To come to a conclusion we will need two new terms: 1. Significance Level and 2. P-Value. So let’s dive deep into them.
What is the P-Value?
‘P-value’ is the probability of observing a value for getting three heads out of 3 tosses if our null hypothesis is true.
We write P-value in short form as P-Value= P(Experiment results | H0 is true) or probability of getting a result of three heads out of three coin tosses if our null hypothesis is true. In statistical mumbo jumbo:
In null hypothesis significance testing, the p-value is the probability of obtaining test results at least as extreme as the results actually observed, under the assumption that the null hypothesis is correct.
So in this example to find the p-value we have to determine what is the probability of getting three heads out of three coin tosses if we assume that the coin is unbiased. Let’s gets the basics right, let me ask you several questions:
- What is the probability of head in an unbiased coin? Well, you guessed it right, it’s 0.5 or 1/2.
- Now, tell me What is the probability of getting two heads in two tosses in an unbiased coin? It’s simple right. The probability will be 1/2*1/2 i.e. 1/4. (Among 4 distinct outcomes of HH, HT, TH and TT, we’re interested in the occurrence of HH. So it’s 1/4)
- Last question, What is the probability of getting three heads in three tosses in an unbiased coin? It’s 1/8 or 0.125. Or in other words, if you toss three coins one after another 1000 times, 125 times you will get three heads.
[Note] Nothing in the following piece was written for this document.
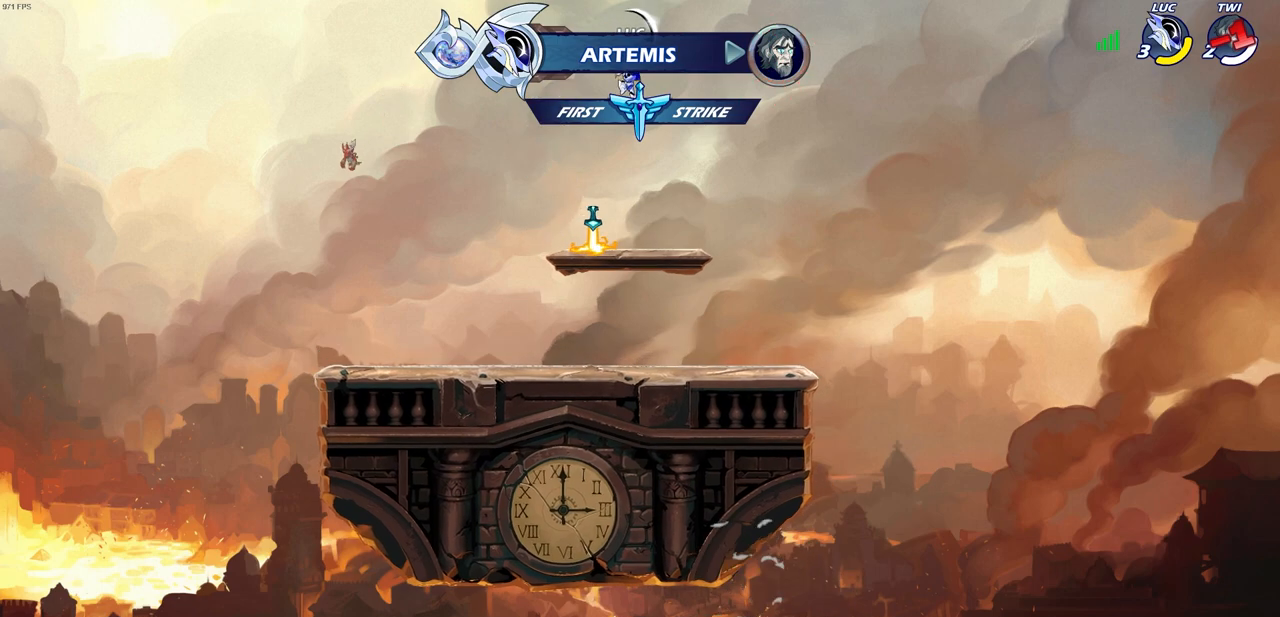
{"buttons": ["R1"], "left_stick": "center", "right_stick": "center", "events": [[450, "R1", "down"]]}
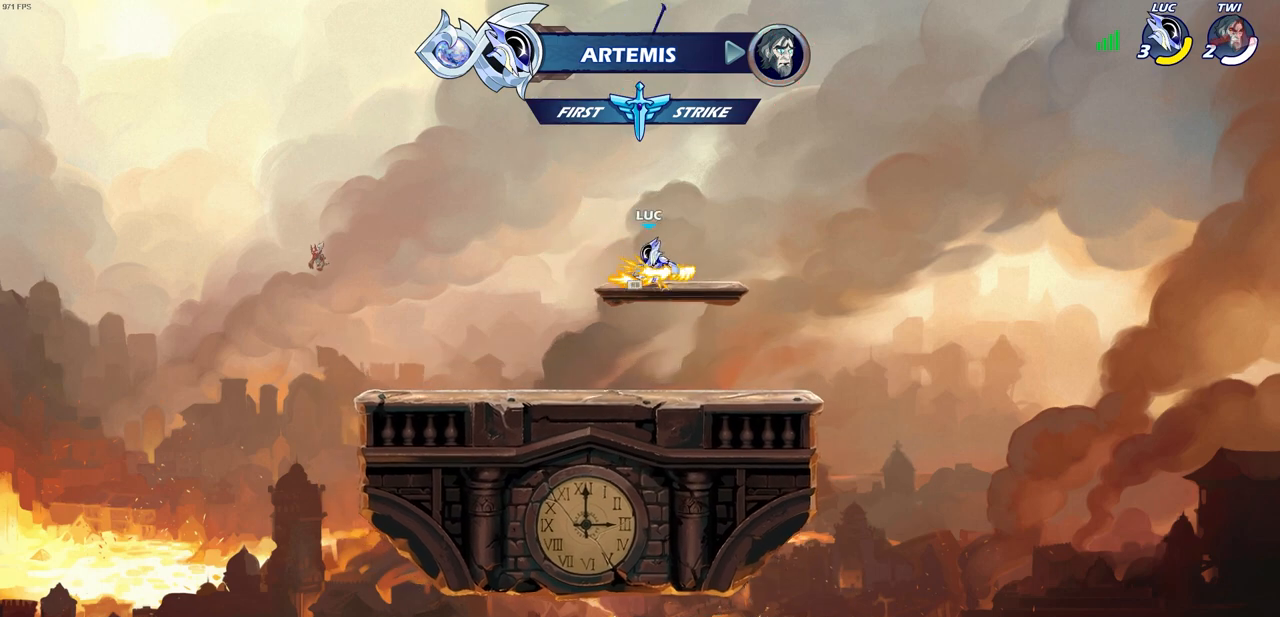
{"buttons": [], "left_stick": "up", "right_stick": "center", "events": [[33, "CROSS", "down"], [100, "R1", "up"], [117, "CROSS", "up"], [133, "left_stick", "up"], [317, "R1", "down"], [383, "R1", "up"]]}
Now, can you guess what is the P-Value for our example? Take your time.
The P-Value of our example is 0.125. Or the probability of obtaining test results three heads out of three tosses even if the coin is unbiased is 0.125. Its kind of like even a broken clock is right twice a day. Hence getting three heads consecutively might be completely out of blind luck.
What’s the significance Level then?
Now to prove whether his claim is right or not, we need to have a bar right. That bar is called the significance level. In general, 5% is the rule of thumb. If the percentage of p-value is <5%, then we reject the null hypothesis.
Here, in this case, the null hypothesis is “Coin is not biased towards the head”. So we fail to reject it. The alternative hypothesis(H1) in this case is, “The coin is biased towards the head” and we reject it. As our P-value is 0.125 or 12.5%. To define it:
The significance level (or α level) is a threshold that determines whether a study result can be considered statistically significant after performing the planned statistical tests. It is most often set to 5% (or 0.05), although other levels may be used depending on the study. It is the probability of rejecting the null hypothesis when it is true (the probability to commit a type I error). For example, a significance level of 0.05 indicates a 5% risk of concluding that a difference exists when there is no actual difference.
So by now, Robin will be pretty disgusted to learn that her claim is rejected. Now’s discuss an alternative that could have happened.
What if Robin got 5 Heads out of 5 tosses? The corresponding p-value calculation:
In this case, the corresponding P-value would have been: (1/2)*(1/2)*(1/2)*(1/2)*(1/2) [You can do the math as an exercise]. Or the probability of getting 5 heads out of 5 tosses if the coin is unbiased is 1/32 i.e 0.03125. If you toss 5 coins one after another 1000 times, you will get 5 heads out of 5 tosses only 31 times approx which is no joke.
If somethings probability is as low as 3% and you conduct one experiment and got the same, that would only mean there is something wrong with your initial assumption about the biasedness of the coins. Hence in that case we would come to the conclusion that due to stars alignment in 2022, the probability of getting heads is higher. Or in statistical jargon accepted the Alternate hypothesis.